Se pensarmos que as definições de verdade e mentira dependem da intenção do sujeito, o pseudonarcisismo é uma verdade para quem desconhece o mimetismo é uma mentira (“romântica”) para quem o conhece. Pode ser importante crermos que mantemos intacto nosso amor-próprio enquanto amor-próprio, enquanto relação direta de nós conosco mesmos, em vez de percebermos que esse amor depende de enxergarmos o amor alheio.

Sim, eu sei que boa parte da literatura de auto-ajuda está sendo colocada em questão aqui. Outro dia mesmo li mais um texto de uma pessoa que falava em como aprendeu a aceitar-se graças à ajuda dos amigos e da família. Não é o caso de falar em “mentira” no sentido moral, nem, certamente, de acusar essa pessoa, mas apenas de observar que basta acrescentar um passo: amar-se, no caso dela, significou apenas mudar de modelos.

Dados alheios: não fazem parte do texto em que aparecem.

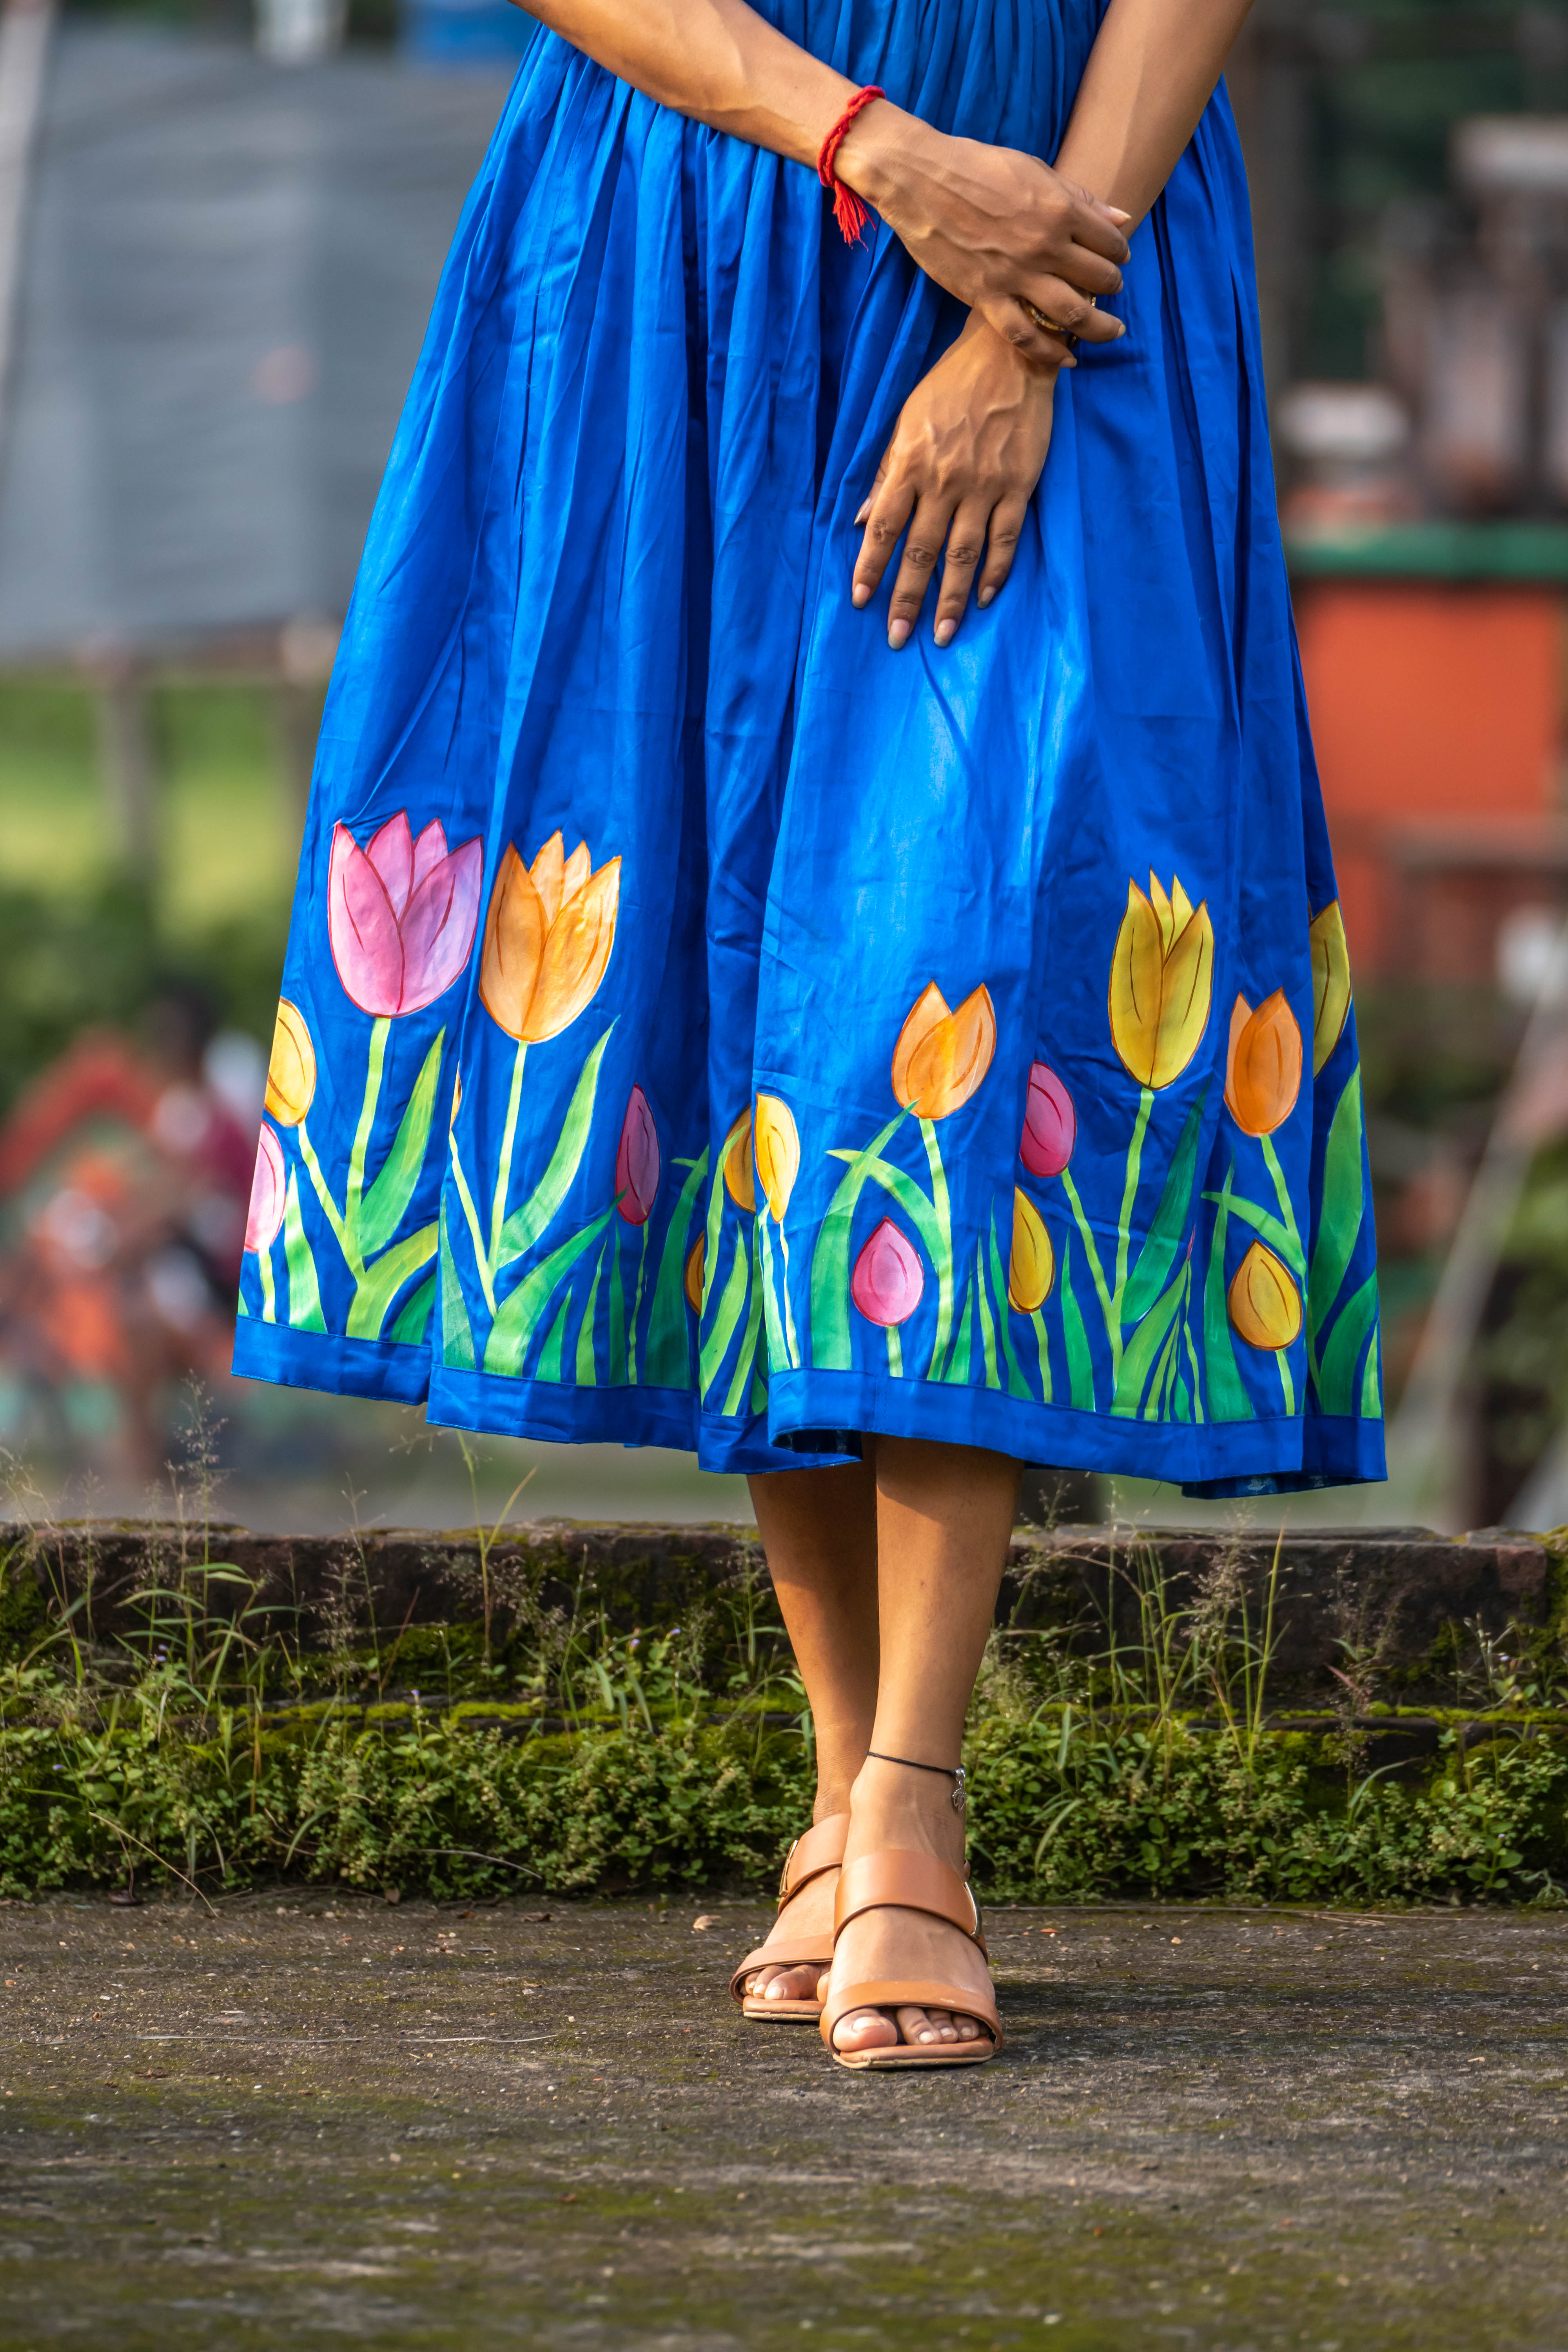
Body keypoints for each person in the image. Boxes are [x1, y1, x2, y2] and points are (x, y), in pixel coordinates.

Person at [234, 0, 1385, 2068]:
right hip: (702, 215)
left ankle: (913, 1811)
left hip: (1067, 221)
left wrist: (1028, 307)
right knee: (745, 982)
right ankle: (855, 1786)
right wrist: (870, 147)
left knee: (946, 972)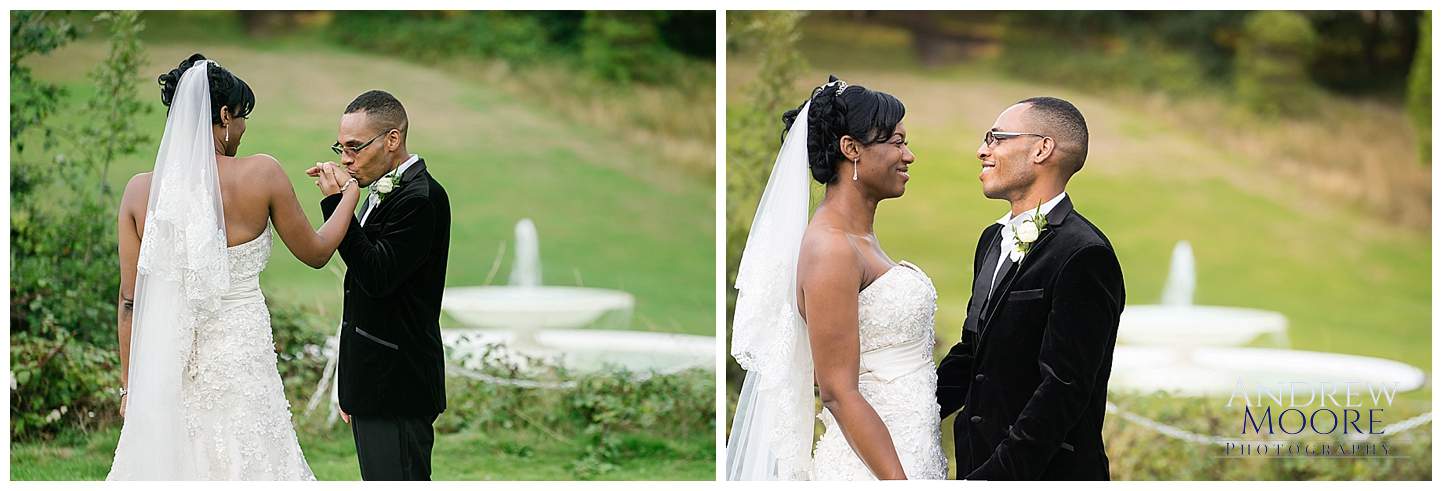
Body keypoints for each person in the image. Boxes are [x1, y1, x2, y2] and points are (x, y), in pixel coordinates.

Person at [110, 53, 361, 480]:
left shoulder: (138, 191)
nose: (243, 129)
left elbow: (130, 301)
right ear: (225, 115)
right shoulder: (262, 173)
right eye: (242, 116)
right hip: (240, 357)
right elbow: (317, 253)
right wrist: (350, 194)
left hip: (168, 362)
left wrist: (130, 386)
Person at [727, 76, 947, 480]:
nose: (909, 155)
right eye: (896, 142)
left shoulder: (858, 239)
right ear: (852, 149)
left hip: (908, 447)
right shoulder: (831, 249)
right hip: (873, 468)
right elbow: (837, 392)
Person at [936, 97, 1126, 480]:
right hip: (977, 466)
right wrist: (898, 409)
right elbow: (973, 352)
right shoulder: (991, 239)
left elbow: (1063, 389)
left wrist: (994, 479)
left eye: (997, 138)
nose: (982, 150)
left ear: (1042, 149)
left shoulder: (1084, 254)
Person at [310, 90, 452, 481]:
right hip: (374, 382)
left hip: (399, 385)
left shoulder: (421, 198)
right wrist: (351, 382)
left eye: (355, 147)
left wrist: (339, 203)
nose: (345, 159)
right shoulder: (382, 191)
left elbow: (375, 276)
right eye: (341, 147)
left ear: (392, 140)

Existe, é claro, uma forte questão existencial. Aqueles que demonstram autossuficiência, isso é, que demonstram não precisar de nós, têm mais prestígio, por causa do caráter metafísico do desejo: “o desejo não é deste mundo… é para entrar em outro mundo que se deseja”. Queremos entrar no mundo dos sujeitos autossuficientes e precisamos parecer já estar neste mundo para sermos atraentes até para aqueles que desejamos. O ciclo pode ser infernal.

As comédias românticas, e também diversas histórias românticas que nada têm de cômicas, muitas vezes são construídas em torno do pseudonarcisismo, isso é, da necessidade de manter a aparência do amor-próprio e de ao mesmo tempo ver esse amor confirmado pelos olhos do outro. O mais comum é que elas sejam interpretadas como dilemas entre o orgulho e o amor, ambos concebidos como forças independentes, inexoráveis e escravizantes. E por isso, ao filosofar a respeito, o senso comum acaba falando no dilema entre “ser” e “parecer”. Mas, para o senso mimético, as noções de “ser” e de “parecer” podem ser bastante próximas, porque nunca se pode desconsiderar os olhos de um outro.


  1. Publicado no Brasil em excelente tradução de Paulo César de Souza. FREUD, Sigmund. Obras Completas Volume 12: Introdução ao Narcisismo, Ensaios de Metapsicologia e Outros Textos (1914–1916). São Paulo: Companhia das Letras, 2010.

  2. Trad. Lília Ledon da Silva. São Paulo: É Realizações, 2011, pp. 103–128.

  3. Trad. Pedro Sette-Câmara. São Paulo: É Realizações, 2011.